Negli ultimi anni questi rapporti, per volontà strategica di Gazprom e per un percorso di maturazione dei suoi clienti est europei, quali appunto Ucraina e Bielorussia, stanno diventando sempre più di natura commerciale, quindi pragmatica, rispetto a puri rapporti di forza politici. Le più o meno ricorrenti “crisi ucraine” o similari, che tanto spazio hanno trovato sulla stampa indipendentemente dai quasi nulli effetti sui mercati occidentali che esse hanno avuto, vanno quindi riconosciute come momenti di transizione verso nuovi equilibri di prezzo nei quali il gas non viene più ceduto sottocosto dalla Russia in cambio di diritti di passaggio nei gasdotti delle repubbliche ex-sovietiche europee, bensì gradualmente valorizzato a livelli di mercato.
È legittimo ritenere, inoltre, che sia stato anche l’impegno per la partnership espresso dall’industria europea a “minare” alle fondamenta le spinte oligopolistiche dei produttori: quando l’industria è in grado di proporre ai produttori occasioni di partnership e reciproco vantaggio, viene almeno in parte a mancare lo stimolo per questi ultimi ad arroccarsi su posizioni polarizzate. Né bisogna, a questo proposito, temere la costituzione della cosiddetta “Opec del gas”, dal momento che la natura estremamente codificata e bilaterale dei contratti di approvvigionamento del gas non consente spazi a meccanismi di fissazione del prezzo basati sulla gestione della produzione, come avviene invece per il petrolio in ambito Opec.

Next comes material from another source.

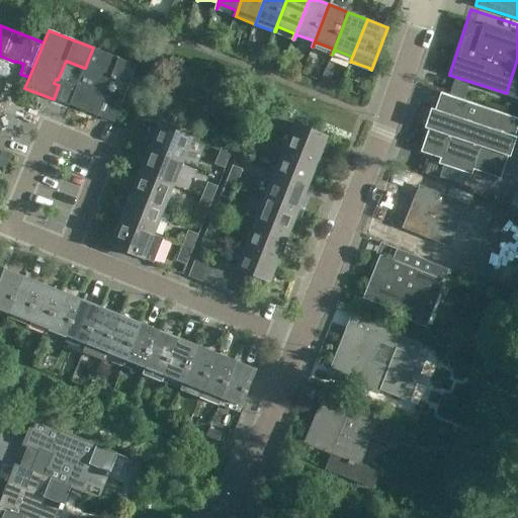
[(248,40),(245,49),(253,52),(257,44),(248,40)]
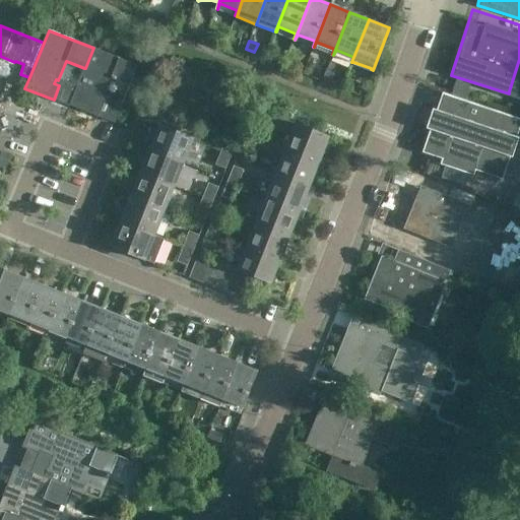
[(111,78),(129,85),(137,66),(93,48),(85,68),(84,68),(76,86),(77,86),(70,106),(99,117),(104,103),(99,101),(101,96),(103,98),(111,78)]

Da ultimo, le recenti fusioni e acquisizioni avvenute nello scenario europeo vanno considerate in un senso più ampio, visto il ruolo sia di attori storicamente provenienti dal mercato elettrico sia di soggetti provenienti principalmente dal gas. Il cosiddetto M&A (Mergers & Acquisitions, fusioni e acquisizioni) nella nostra industria non è solo un fondersi di Compagnie ma anche di mercati, e deriva da spinte di ottimizzazione e razionalizzazione che, se ben governate, possono produrre vantaggi anche per i consumatori e per la loro libertà di scelta. In quest’ottica vanno anche inquadrati i timori per una “calata” dei fornitori con mire di posizionamento e di acquisizione sul mercato europeo; la Commissione europea e l’opinione pubblica sono coscienti delle criticità associate ad avere soggetti ex-traeuropei con grosse disponibilità finanziarie “a caccia” di opportunità sul mercato energetico.

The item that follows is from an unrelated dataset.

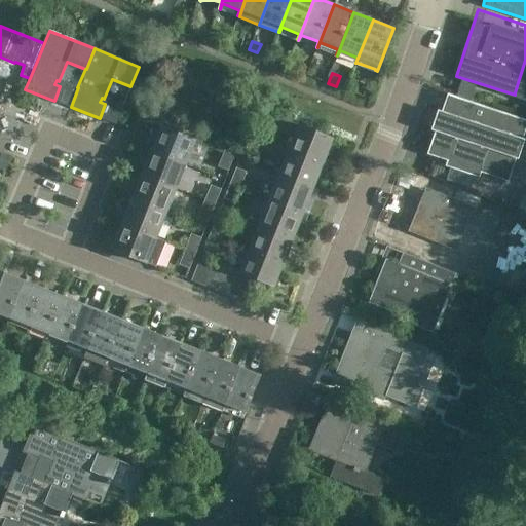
[(78,87),(77,87),(66,82),(59,103),(71,107),(78,87)]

Noi riteniamo però che, fatte salve stringenti e severe condizioni di reciprocità negli investimenti, qualunque mossa di natura industriale che avvicini e coinvolga maggiormente l’Europa e i suoi principali fornitori energetici debba essere vista con favore e interesse, come un passo concreto lungo la via di nuove partnership necessarie per continuare a godere di rapporti robusti e di sicurezza nelle forniture.
Tirando le somme, è necessario andare al di là della relazione esportatore-importatore di gas, allargando gli spazi di cooperazione e mutuo vantaggio, in modo che i Paesi esportatori vedano ulteriore valore nel continuare ad interloquire con noi, nell’accedere al nostro know how, alla nostra esperienza internazionale e alla nostra forza finanziaria e di pianificazione, anche per progetti che si sviluppino in parte nel Paese esportatore stesso. A questo proposito, una regolamentazione che non preveda eccessive complicazioni procedurali o incertezze che potrebbero scoraggiare il già complesso e delicato procedimento associato alle decisioni di investimento in nuovi progetti, sarebbe più che auspicabile.